Although separated by three centuries, these two great scientists share a common passion for seeking answers to the great questions of their day – and these are inevitably bound up with furthering our understanding of the workings of the cosmos. While Galileo was concerned with establishing the heliocentric nature of the solar system and challenging the scientific teachings of the Catholic Church, Hawking has been involved with teasing out the basic laws that govern the universe and especially with a so-called “theory of everything” that can reconcile general relativity and quantum mechanics. In Hawking’s view, the discovery of such a theory would provide us with access into “the mind of God”.
Although we now take Galileo’s discoveries for granted, in his day they were ground-breaking; for instance, the fabled experiments investigating falling objects at the University of Pisa where he produced the manuscript Du Motu (On Motion). Sometimes they were also controversial, as with his support for the Copernican theory that the earth and planets revolve around the sun. This challenged the established doctrine of the Catholic Church, which was based around Aristotelian teachings.
As an astronomer, Galileo built his own telescope. Then, in autumn 1609, he made the considered decision to turn it towards the heavens. In March 1610, he published a landmark pamphlet: The Starry Messenger unveiled his discoveries that the moon was neither flat nor smooth, but a sphere with mountains and craters. He showed that Venus has phases like the moon, proving it rotates around the sun like the Earth. He also discovered that Jupiter has revolving moons – the four “Galilean moons” of Io, Europa, Ganymede and Callisto that any of us can see through an average telescope – and which represents incontrovertible evidence of heavenly objects that don’t orbit the earth.
Although his research ranged widely, it is for astronomy that Galileo is remembered. In 1613, he published his observations of sunspots, which further refuted Aristotelian doctrine that the sun was unblemished. Although his views were considered controversial and heretical by the Catholic Church at the time, Galileo’s ideas were eventually universally accepted and, of course, underpin what we take for granted today. Perhaps just as importantly, he introduced a degree of rigour into the scientific method of the day, using mathematics to support his theories. Because of this, he played a major role in the scientific revolution and has deservedly been dubbed the “father of modern science”.

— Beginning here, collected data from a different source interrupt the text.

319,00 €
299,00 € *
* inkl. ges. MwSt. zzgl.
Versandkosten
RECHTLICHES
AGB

Over three centuries later, Hawking has moved our understanding of the universe several stages further and he also has not been afraid to philosophise about religion. For instance, at a 1981 Vatican conference, Hawking presented work suggesting that there might be no boundary – neither beginning nor ending – to the universe. In collaboration with Jim Hartle, he published the 1983 model, known as the Hartle-Hawking state: prior to the Planck epoch, the universe had no boundary in space-time; thus, before Big Bang, time did not exist and the concept of the beginning of the universe is meaningless.

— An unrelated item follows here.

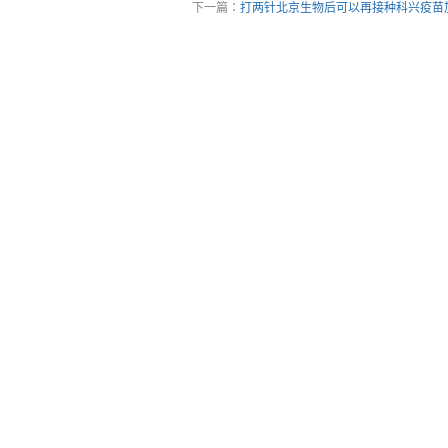
下一篇：
打两针北京生物后可以再接种科兴疫苗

According to this view, the initial singularity of the classical Big Bang models was replaced with a region analogous to the concept of the North Pole here on Earth. One cannot travel north of the North Pole, but there is no boundary there – it is simply the point where all north-running lines meet and end. Initially, this no-boundary proposal predicted a closed universe and so had implications about the existence of God. Hawking explained: “If the universe has no boundaries but is self-contained… then God would not have had any freedom to choose how the universe began.”
Nevertheless, Hawking did not rule out the existence of a creator, asking in his bestseller A Brief History of Time: “Is the unified theory so compelling that it brings about its own existence?” In the same book, he went on to suggest: “If we discover a complete theory, it would be the ultimate triumph of human reason – for then we should know the mind of God.” However, he suggests in the book that the existence of God is unnecessary to explain the origin of the universe, albeit that his later discussions with Neil Turok led to the realisation that it is also compatible with an open universe.
Hawking’s achievements are extensive. He is a supporter of the many-worlds interpretation of quantum mechanics. With Roger Penrose he showed that Einstein’s General Theory of Relativity implied space and time would have a beginning in the Big Bang and an end in black holes. These results indicated that it was necessary to unify general relativity with quantum theory, the other great scientific development of the first half of the 20th century. One consequence of such a unification that he discovered was that black holes actually emit radiation – so-called Hawking radiation – and they eventually evaporate and disappear. His idea that the universe has no edge or boundary in imaginary time implies that the way the universe began was completely determined by the laws of science.